As an example, he sees criticism as useless:

Criticism is futile because it puts a person on the defensive and usually makes him strive to justify himself. Criticism is dangerous, because it wounds a person’s precious pride, hurts his sense of importance and arouses resentment.

– Dale Carnegie

The problem with this and similar principles is that you might be forced into pretending to be a person which you are simply not. If there is no harmony when dealing with a certain person. Then don’t falsely act like there are no underlying problems.

Rather be yourself, create an environment where criticism is wanted, where failures and mistakes are seen as the starting point of improvement and where they can be pointed out with a mutual sense of understanding.

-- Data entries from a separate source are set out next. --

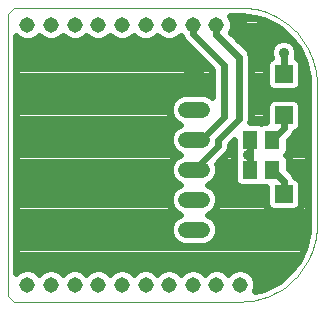
<source format=gtl>
G75*
G70*
%OFA0B0*%
%FSLAX24Y24*%
%IPPOS*%
%LPD*%
%AMOC8*
5,1,8,0,0,1.08239X$1,22.5*
%
%ADD10C,0.0000*%
%ADD11C,0.0515*%
%ADD12C,0.0520*%
%ADD13R,0.0591X0.0591*%
%ADD14R,0.0512X0.0630*%
%ADD15C,0.0240*%
%ADD16C,0.0356*%
D10*
X001606Y001227D02*
X001806Y001027D01*
X009406Y001027D01*
X009527Y001033D01*
X009648Y001044D01*
X009768Y001061D01*
X009888Y001083D01*
X010006Y001111D01*
X010122Y001145D01*
X010237Y001184D01*
X010350Y001229D01*
X010461Y001279D01*
X010569Y001334D01*
X010674Y001394D01*
X010776Y001459D01*
X010876Y001529D01*
X010971Y001604D01*
X011063Y001683D01*
X011152Y001766D01*
X011236Y001854D01*
X011316Y001945D01*
X011391Y002040D01*
X011462Y002139D01*
X011528Y002241D01*
X011589Y002346D01*
X011645Y002453D01*
X011696Y002563D01*
X011741Y002676D01*
X011782Y002790D01*
X011816Y002907D01*
X011845Y003025D01*
X011869Y003144D01*
X011887Y003264D01*
X011899Y003384D01*
X011905Y003506D01*
X011906Y003627D01*
X011906Y008227D01*
X011905Y008348D01*
X011899Y008470D01*
X011887Y008590D01*
X011869Y008710D01*
X011845Y008829D01*
X011816Y008947D01*
X011782Y009064D01*
X011741Y009178D01*
X011696Y009291D01*
X011645Y009401D01*
X011589Y009508D01*
X011528Y009613D01*
X011462Y009715D01*
X011391Y009814D01*
X011316Y009909D01*
X011236Y010000D01*
X011152Y010088D01*
X011063Y010171D01*
X010971Y010250D01*
X010876Y010325D01*
X010776Y010395D01*
X010674Y010460D01*
X010569Y010520D01*
X010461Y010575D01*
X010350Y010625D01*
X010237Y010670D01*
X010122Y010709D01*
X010006Y010743D01*
X009888Y010771D01*
X009768Y010793D01*
X009648Y010810D01*
X009527Y010821D01*
X009406Y010827D01*
X001806Y010827D01*
X001606Y010627D01*
X001606Y001227D01*
D11*
X002263Y001597D03*
X003050Y001597D03*
X003838Y001597D03*
X004625Y001597D03*
X005413Y001597D03*
X006200Y001597D03*
X006987Y001597D03*
X007775Y001597D03*
X008562Y001597D03*
X009350Y001597D03*
X009350Y010258D03*
X008562Y010258D03*
X007775Y010258D03*
X006987Y010258D03*
X006200Y010258D03*
X005413Y010258D03*
X004625Y010258D03*
X003838Y010258D03*
X003050Y010258D03*
X002263Y010258D03*
D12*
X007546Y008427D02*
X008066Y008427D01*
X008066Y007427D02*
X007546Y007427D01*
X007546Y006427D02*
X008066Y006427D01*
X008066Y005427D02*
X007546Y005427D01*
X007546Y004427D02*
X008066Y004427D01*
X008066Y003427D02*
X007546Y003427D01*
D13*
X010806Y003238D03*
X010806Y004616D03*
X010806Y007238D03*
X010806Y008616D03*
D14*
X010430Y006427D03*
X009682Y006427D03*
X009682Y005427D03*
X010430Y005427D03*
D15*
X010806Y005051D01*
X010806Y004616D01*
X011382Y004505D02*
X011626Y004505D01*
X011626Y004267D02*
X011382Y004267D01*
X011382Y004265D02*
X011382Y004967D01*
X011339Y005070D01*
X011260Y005149D01*
X011186Y005179D01*
X011145Y005278D01*
X010966Y005457D01*
X010966Y005798D01*
X010924Y005901D01*
X010897Y005927D01*
X010924Y005954D01*
X010966Y006057D01*
X010966Y006397D01*
X011145Y006577D01*
X011186Y006675D01*
X011260Y006706D01*
X011339Y006784D01*
X011382Y006887D01*
X011382Y007589D01*
X011339Y007692D01*
X011260Y007771D01*
X011157Y007814D01*
X010455Y007814D01*
X010352Y007771D01*
X010274Y007692D01*
X010231Y007589D01*
X010231Y007022D01*
X010119Y007022D01*
X010056Y006996D01*
X009994Y007022D01*
X009696Y007022D01*
X009706Y007048D01*
X009706Y007207D01*
X009706Y009257D01*
X009645Y009404D01*
X009533Y009516D01*
X009041Y010009D01*
X009100Y010151D01*
X009100Y010365D01*
X009024Y010547D01*
X009401Y010547D01*
X009655Y010528D01*
X010148Y010405D01*
X010602Y010176D01*
X010993Y009851D01*
X011302Y009447D01*
X011514Y008985D01*
X011617Y008487D01*
X011626Y008234D01*
X011626Y008231D01*
X011625Y008177D01*
X011626Y008174D01*
X011626Y003680D01*
X011625Y003677D01*
X011626Y003623D01*
X011626Y003621D01*
X011617Y003367D01*
X011514Y002869D01*
X011302Y002407D01*
X010993Y002004D01*
X010602Y001679D01*
X010148Y001449D01*
X009838Y001372D01*
X009887Y001490D01*
X009887Y001703D01*
X009805Y001901D01*
X009654Y002052D01*
X009456Y002134D01*
X009243Y002134D01*
X009045Y002052D01*
X008956Y001963D01*
X008867Y002052D01*
X008669Y002134D01*
X008455Y002134D01*
X008258Y002052D01*
X008168Y001963D01*
X008079Y002052D01*
X007882Y002134D01*
X007668Y002134D01*
X007470Y002052D01*
X007381Y001963D01*
X007292Y002052D01*
X007094Y002134D01*
X006880Y002134D01*
X006683Y002052D01*
X006594Y001963D01*
X006504Y002052D01*
X006307Y002134D01*
X006093Y002134D01*
X005896Y002052D01*
X005806Y001963D01*
X005717Y002052D01*
X005519Y002134D01*
X005306Y002134D01*
X005108Y002052D01*
X005019Y001963D01*
X004930Y002052D01*
X004732Y002134D01*
X004518Y002134D01*
X004321Y002052D01*
X004231Y001963D01*
X004142Y002052D01*
X003945Y002134D01*
X003731Y002134D01*
X003533Y002052D01*
X003444Y001963D01*
X003355Y002052D01*
X003157Y002134D01*
X002943Y002134D01*
X002746Y002052D01*
X002657Y001963D01*
X002567Y002052D01*
X002370Y002134D01*
X002156Y002134D01*
X001959Y002052D01*
X001886Y001980D01*
X001886Y009875D01*
X001959Y009802D01*
X002156Y009720D01*
X002370Y009720D01*
X002567Y009802D01*
X002657Y009892D01*
X002746Y009802D01*
X002943Y009720D01*
X003157Y009720D01*
X003355Y009802D01*
X003444Y009892D01*
X003533Y009802D01*
X003731Y009720D01*
X003945Y009720D01*
X004142Y009802D01*
X004231Y009892D01*
X004321Y009802D01*
X004518Y009720D01*
X004732Y009720D01*
X004930Y009802D01*
X005019Y009892D01*
X005108Y009802D01*
X005306Y009720D01*
X005519Y009720D01*
X005717Y009802D01*
X005806Y009892D01*
X005896Y009802D01*
X006093Y009720D01*
X006307Y009720D01*
X006504Y009802D01*
X006594Y009892D01*
X006683Y009802D01*
X006880Y009720D01*
X007094Y009720D01*
X007292Y009802D01*
X007375Y009885D01*
X007375Y009879D01*
X007436Y009732D01*
X008406Y008762D01*
X008406Y007851D01*
X008372Y007885D01*
X008174Y007967D01*
X007439Y007967D01*
X007240Y007885D01*
X007089Y007733D01*
X007006Y007535D01*
X007006Y007320D01*
X007089Y007121D01*
X007240Y006969D01*
X007342Y006927D01*
X007240Y006885D01*
X007089Y006733D01*
X007006Y006535D01*
X007006Y006320D01*
X007089Y006121D01*
X007240Y005969D01*
X007342Y005927D01*
X007240Y005885D01*
X007089Y005733D01*
X007006Y005535D01*
X007006Y005320D01*
X007089Y005121D01*
X007240Y004969D01*
X007342Y004927D01*
X007240Y004885D01*
X007089Y004733D01*
X007006Y004535D01*
X007006Y004320D01*
X007089Y004121D01*
X007240Y003969D01*
X007342Y003927D01*
X007240Y003885D01*
X007089Y003733D01*
X007006Y003535D01*
X007006Y003320D01*
X007089Y003121D01*
X007240Y002969D01*
X007439Y002887D01*
X008174Y002887D01*
X008372Y002969D01*
X008524Y003121D01*
X008606Y003320D01*
X008606Y003535D01*
X008524Y003733D01*
X008372Y003885D01*
X008270Y003927D01*
X008372Y003969D01*
X008524Y004121D01*
X008606Y004320D01*
X008606Y004535D01*
X008524Y004733D01*
X008372Y004885D01*
X008270Y004927D01*
X008372Y004969D01*
X008524Y005121D01*
X008606Y005320D01*
X008606Y005535D01*
X008569Y005624D01*
X008945Y006001D01*
X009006Y006148D01*
X009006Y006262D01*
X009146Y006402D01*
X009146Y006057D01*
X009155Y006035D01*
X009148Y006018D01*
X009148Y005836D01*
X009155Y005819D01*
X009146Y005798D01*
X009146Y005057D01*
X009189Y004954D01*
X009268Y004875D01*
X009371Y004832D01*
X009994Y004832D01*
X010056Y004858D01*
X010119Y004832D01*
X010231Y004832D01*
X010231Y004265D01*
X010274Y004162D01*
X010352Y004084D01*
X010455Y004041D01*
X011157Y004041D01*
X011260Y004084D01*
X011339Y004162D01*
X011382Y004265D01*
X011626Y004028D02*
X008431Y004028D01*
X008467Y003790D02*
X011626Y003790D01*
X011624Y003551D02*
X008599Y003551D01*
X008603Y003313D02*
X011606Y003313D01*
X011556Y003074D02*
X008477Y003074D01*
X008421Y002120D02*
X007916Y002120D01*
X007634Y002120D02*
X007128Y002120D01*
X006847Y002120D02*
X006341Y002120D01*
X006059Y002120D02*
X005553Y002120D01*
X005272Y002120D02*
X004766Y002120D01*
X004484Y002120D02*
X003979Y002120D01*
X003697Y002120D02*
X003191Y002120D01*
X002910Y002120D02*
X002404Y002120D01*
X002122Y002120D02*
X001886Y002120D01*
X001886Y002359D02*
X011265Y002359D01*
X011389Y002597D02*
X001886Y002597D01*
X001886Y002836D02*
X011498Y002836D01*
X011082Y002120D02*
X009490Y002120D01*
X009209Y002120D02*
X008703Y002120D01*
X009813Y001881D02*
X010846Y001881D01*
X010531Y001643D02*
X009887Y001643D01*
X009852Y001404D02*
X009968Y001404D01*
X007136Y003074D02*
X001886Y003074D01*
X001886Y003313D02*
X007009Y003313D01*
X007013Y003551D02*
X001886Y003551D01*
X001886Y003790D02*
X007145Y003790D01*
X007182Y004028D02*
X001886Y004028D01*
X001886Y004267D02*
X007028Y004267D01*
X007006Y004505D02*
X001886Y004505D01*
X001886Y004744D02*
X007099Y004744D01*
X007227Y004982D02*
X001886Y004982D01*
X001886Y005221D02*
X007047Y005221D01*
X007006Y005460D02*
X001886Y005460D01*
X001886Y005698D02*
X007074Y005698D01*
X007320Y005937D02*
X001886Y005937D01*
X001886Y006175D02*
X007066Y006175D01*
X007006Y006414D02*
X001886Y006414D01*
X001886Y006652D02*
X007055Y006652D01*
X007254Y006891D02*
X001886Y006891D01*
X001886Y007129D02*
X007085Y007129D01*
X007006Y007368D02*
X001886Y007368D01*
X001886Y007606D02*
X007036Y007606D01*
X007200Y007845D02*
X001886Y007845D01*
X001886Y008084D02*
X008406Y008084D01*
X008406Y008322D02*
X001886Y008322D01*
X001886Y008561D02*
X008406Y008561D01*
X008369Y008799D02*
X001886Y008799D01*
X001886Y009038D02*
X008130Y009038D01*
X007892Y009276D02*
X001886Y009276D01*
X001886Y009515D02*
X007653Y009515D01*
X007427Y009753D02*
X007174Y009753D01*
X006801Y009753D02*
X006386Y009753D01*
X006014Y009753D02*
X005599Y009753D01*
X005226Y009753D02*
X004811Y009753D01*
X004439Y009753D02*
X004024Y009753D01*
X003651Y009753D02*
X003237Y009753D01*
X002864Y009753D02*
X002449Y009753D01*
X002077Y009753D02*
X001886Y009753D01*
X007775Y009959D02*
X008806Y008927D01*
X008806Y007177D01*
X008056Y006427D01*
X007806Y006427D01*
X008606Y006427D02*
X008606Y006227D01*
X007806Y005427D01*
X008385Y004982D02*
X009177Y004982D01*
X009146Y005221D02*
X008565Y005221D01*
X008606Y005460D02*
X009146Y005460D01*
X009146Y005698D02*
X008643Y005698D01*
X008881Y005937D02*
X009148Y005937D01*
X009146Y006175D02*
X009006Y006175D01*
X008606Y006427D02*
X009306Y007127D01*
X009306Y009177D01*
X008562Y009921D01*
X008562Y010258D01*
X009057Y010469D02*
X009892Y010469D01*
X010493Y010230D02*
X009100Y010230D01*
X009057Y009992D02*
X010823Y009992D01*
X010897Y009785D02*
X010715Y009785D01*
X010547Y009716D01*
X010418Y009587D01*
X010348Y009418D01*
X010348Y009236D01*
X010380Y009160D01*
X010352Y009149D01*
X010274Y009070D01*
X010231Y008967D01*
X010231Y008265D01*
X010274Y008162D01*
X010352Y008084D01*
X010455Y008041D01*
X011157Y008041D01*
X011260Y008084D01*
X011339Y008162D01*
X011382Y008265D01*
X011382Y008967D01*
X011339Y009070D01*
X011260Y009149D01*
X011233Y009160D01*
X011264Y009236D01*
X011264Y009418D01*
X011195Y009587D01*
X011066Y009716D01*
X010897Y009785D01*
X010975Y009753D02*
X011068Y009753D01*
X011224Y009515D02*
X011250Y009515D01*
X011264Y009276D02*
X011380Y009276D01*
X011352Y009038D02*
X011489Y009038D01*
X011552Y008799D02*
X011382Y008799D01*
X011382Y008561D02*
X011602Y008561D01*
X011623Y008322D02*
X011382Y008322D01*
X011260Y008084D02*
X011626Y008084D01*
X011626Y007845D02*
X009706Y007845D01*
X009706Y007606D02*
X010238Y007606D01*
X010231Y007368D02*
X009706Y007368D01*
X009706Y007129D02*
X010231Y007129D01*
X010806Y007238D02*
X010806Y006803D01*
X010430Y006427D01*
X010982Y006414D02*
X011626Y006414D01*
X011626Y006652D02*
X011177Y006652D01*
X011382Y006891D02*
X011626Y006891D01*
X011626Y007129D02*
X011382Y007129D01*
X011382Y007368D02*
X011626Y007368D01*
X011626Y007606D02*
X011374Y007606D01*
X010352Y008084D02*
X009706Y008084D01*
X009706Y008322D02*
X010231Y008322D01*
X010231Y008561D02*
X009706Y008561D01*
X009706Y008799D02*
X010231Y008799D01*
X010260Y009038D02*
X009706Y009038D01*
X009698Y009276D02*
X010348Y009276D01*
X010388Y009515D02*
X009534Y009515D01*
X009296Y009753D02*
X010638Y009753D01*
X010806Y009327D02*
X010806Y008616D01*
X009682Y006427D02*
X009682Y005427D01*
X009682Y005851D01*
X009606Y005927D01*
X010906Y005937D02*
X011626Y005937D01*
X011626Y006175D02*
X010966Y006175D01*
X010966Y005698D02*
X011626Y005698D01*
X011626Y005460D02*
X010966Y005460D01*
X011169Y005221D02*
X011626Y005221D01*
X011626Y004982D02*
X011375Y004982D01*
X011382Y004744D02*
X011626Y004744D01*
X010231Y004744D02*
X008513Y004744D01*
X008606Y004505D02*
X010231Y004505D01*
X010231Y004267D02*
X008584Y004267D01*
X007775Y009959D02*
X007775Y010258D01*
D16*
X010806Y009327D03*
X009606Y005927D03*
M02*

</source>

Same goes for “The only way to get the best out of an argument is to avoid it.” If you live in an unhappy relationship, then the worst thing is to put back your own desires in order to avoid arguments. Again, a procreative environment serves all of us best.

Overall, I can see where people might have issues with Carnegie’s teachings. I therefore suggest, when diving into this book, you put yourself into a mindset of reflection, critical thinking and a genuine effort to mutually improve your relationships with others. I you do that I am positively convinced you will be able to take away a lot of great insights.

My Top 3 Quotes

  1. You can make more friends in two months by becoming interested in other people than you can in two years by trying to get other people interested in you.
  2. Any fool can try to defend his or her mistakes – and most fools do – but it raises one above the herd and gives one a feeling of nobility and exultation to admit one’s mistakes.
  3. Remember that other people may be totally wrong. But they don’t think so. Don’t condemn them. Any fool can do that. Try to understand them. Only wise, tolerant, exceptional people even try to do that. There is a reason why the other man thinks and acts as he does. Ferret out that reason – and you have the key to his actions, perhaps to his personality.
Carnegie’s Basic Principles for Improving your Social Life

Apart from the usual quotes I decided to put together a list of all the principles stated in my version of the book. Maybe you can pick out a hand full of those which are resonating with you and that aren’t part of your life yet, to study them.

How the book changed me:

Firstly, Carnegie reinforced principles and traits that I was already practicing to some extent. By redirecting my attention to habits like smiling and genuinely praising others, I could gain even more from them by more actively trying to practice what was already natural to me.

By genuinely praising the work of others (e.g. my hair stylist) and seeing how one nice comment can make someone’s day is a really nice feeling that can make your own day in turn. I think we should all spread more happiness, especially if it’s that easy! 😀

Showing more interests in others on the other hand is something that I was neglecting too much previously. I guess we’re all trapped in our own bubbles of thoughts and problems way too often to listen intently to others.

So far, my results from concentrating on this principle have been overwhelmingly positive! Not only is it very easier to connect and resonate with strangers on the train but it also makes for much better conversations with friends from which you can gain a lot of insights!

Thirdly, I am very much in favor with the principle of admitting your mistakes quickly and empathetically. It really shows character strength, makes it easier to handle regret and in the right environment can cause growth and improvement. Overall, I’d suggest we don’t condemn anyone who has the necessary morale to admit their mistakes directly and by intrinsic motivation.

None of us are natural born talents when it comes to interacting with others on a mutually beneficial basis. But as with everything else in life, we can learn to do so and I’m sure “How To Win Friends And Influence People” is a good guide on the way for many of us!